:: The exercise ::
Reproduce every line of the material below verbatim, omitting the pictures.

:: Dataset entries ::

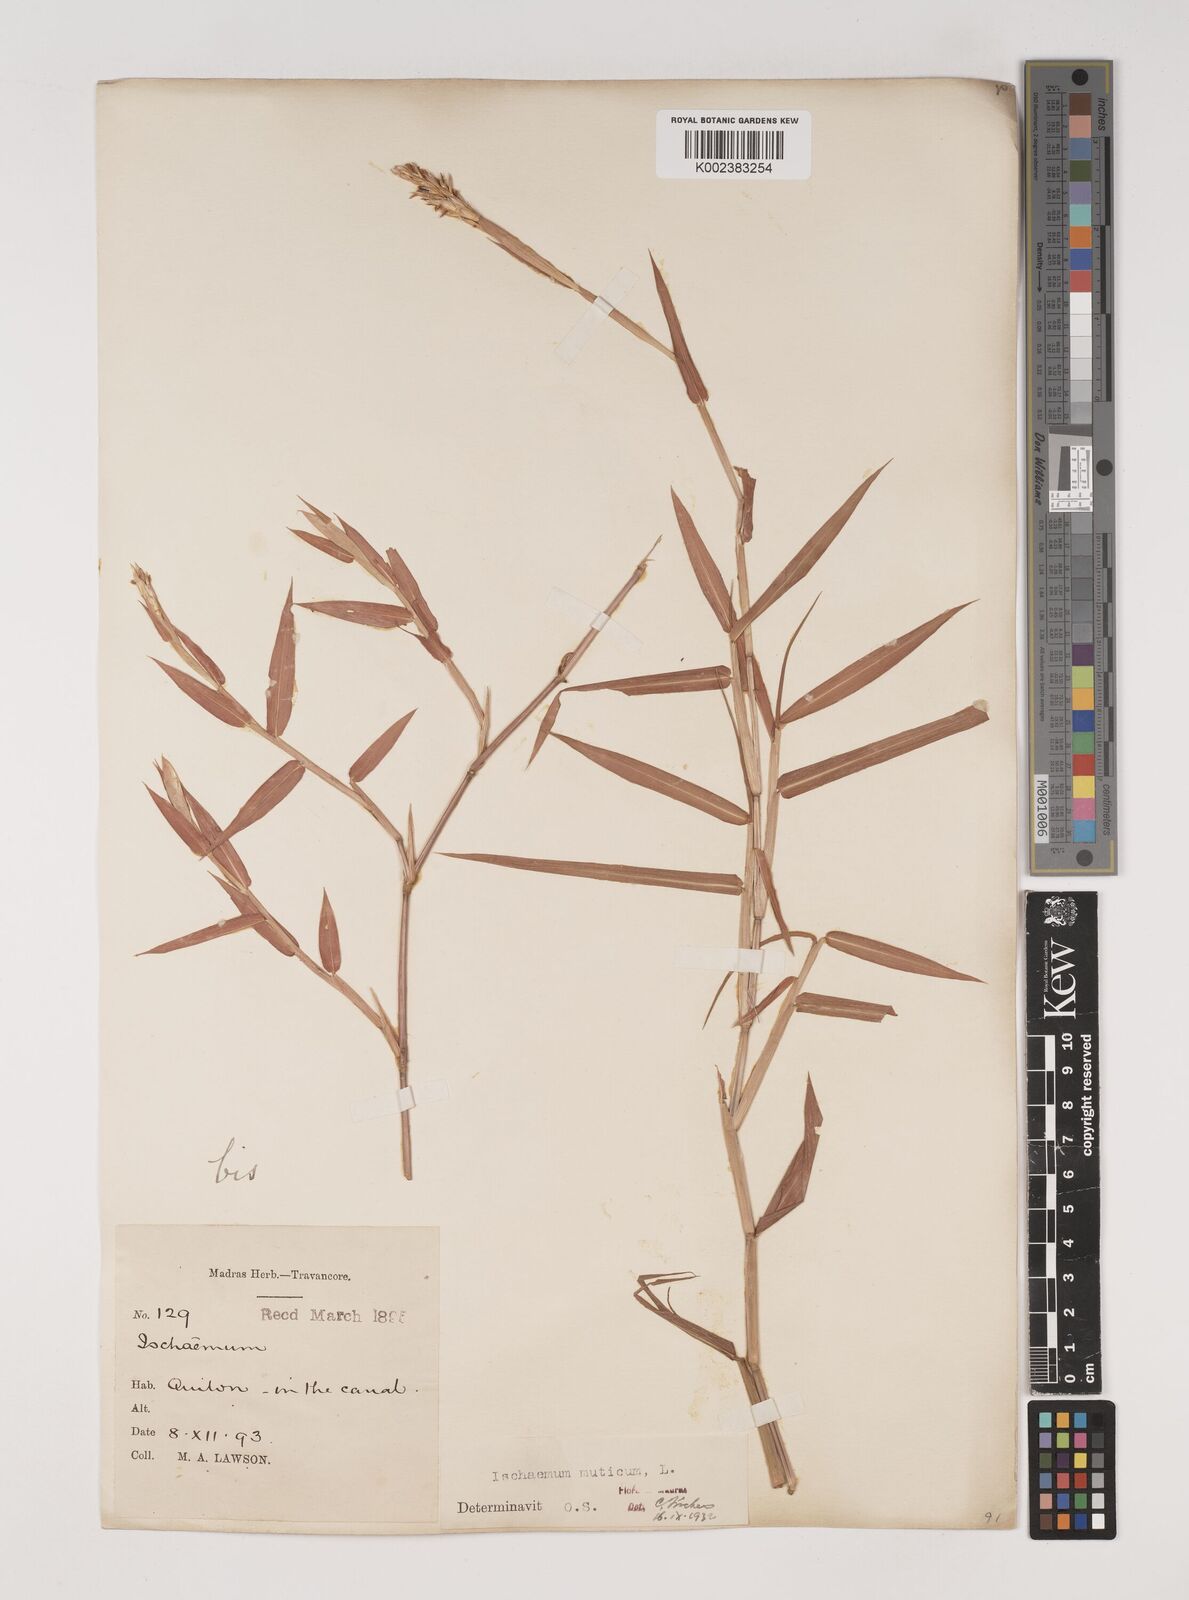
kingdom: Plantae
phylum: Tracheophyta
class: Liliopsida
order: Poales
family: Poaceae
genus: Ischaemum
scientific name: Ischaemum muticum
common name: Drought grass
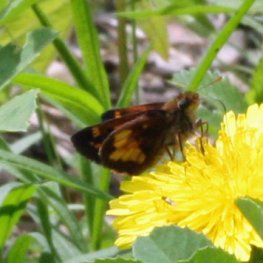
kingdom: Animalia
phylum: Arthropoda
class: Insecta
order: Lepidoptera
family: Hesperiidae
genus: Lon
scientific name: Lon hobomok
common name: Hobomok Skipper
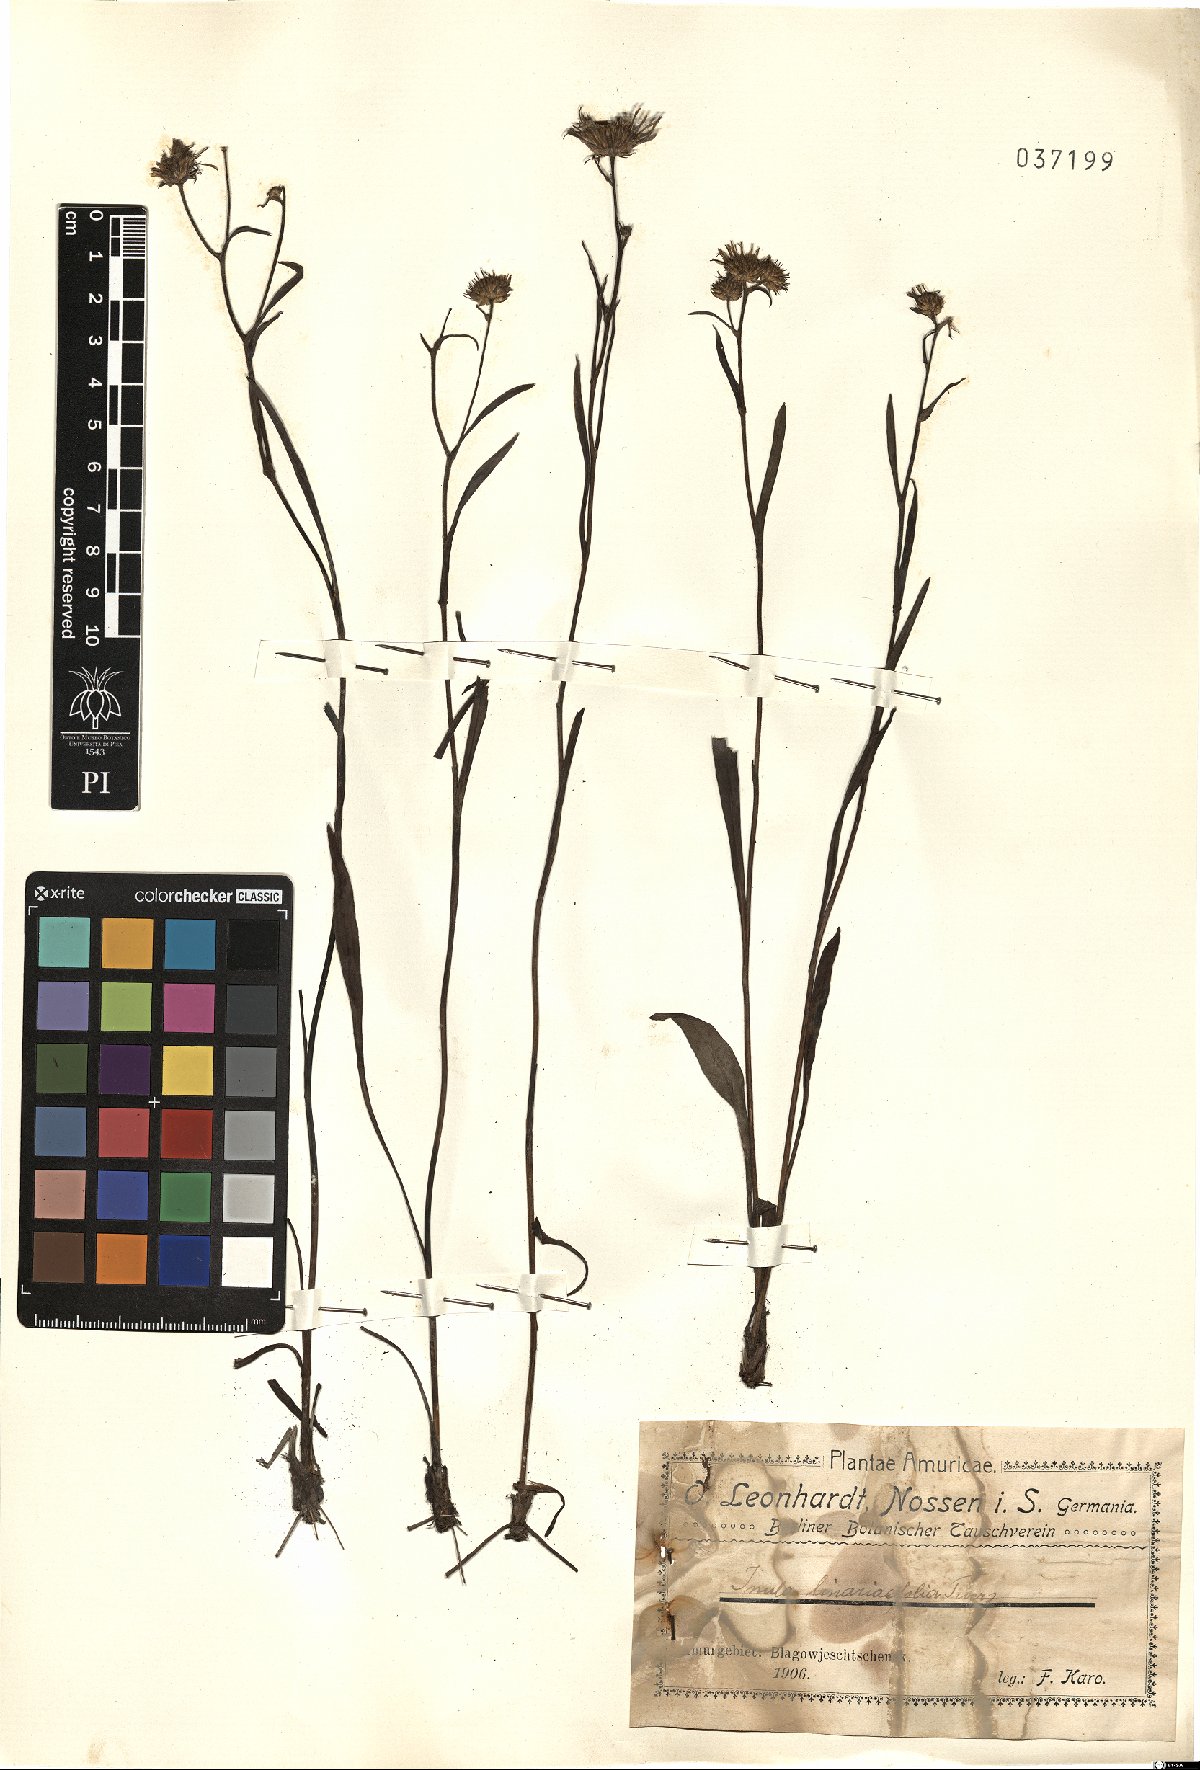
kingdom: Plantae
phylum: Tracheophyta
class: Magnoliopsida
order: Asterales
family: Asteraceae
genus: Inula
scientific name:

:: Answer to this exercise ::
kingdom: Plantae
phylum: Tracheophyta
class: Liliopsida
order: Poales
family: Poaceae
genus: Ischaemum
scientific name: Ischaemum muticum
common name: Drought grass
kingdom: Animalia
phylum: Arthropoda
class: Insecta
order: Lepidoptera
family: Hesperiidae
genus: Lon
scientific name: Lon hobomok
common name: Hobomok Skipper
kingdom: Plantae
phylum: Tracheophyta
class: Magnoliopsida
order: Asterales
family: Asteraceae
genus: Inula
scientific name:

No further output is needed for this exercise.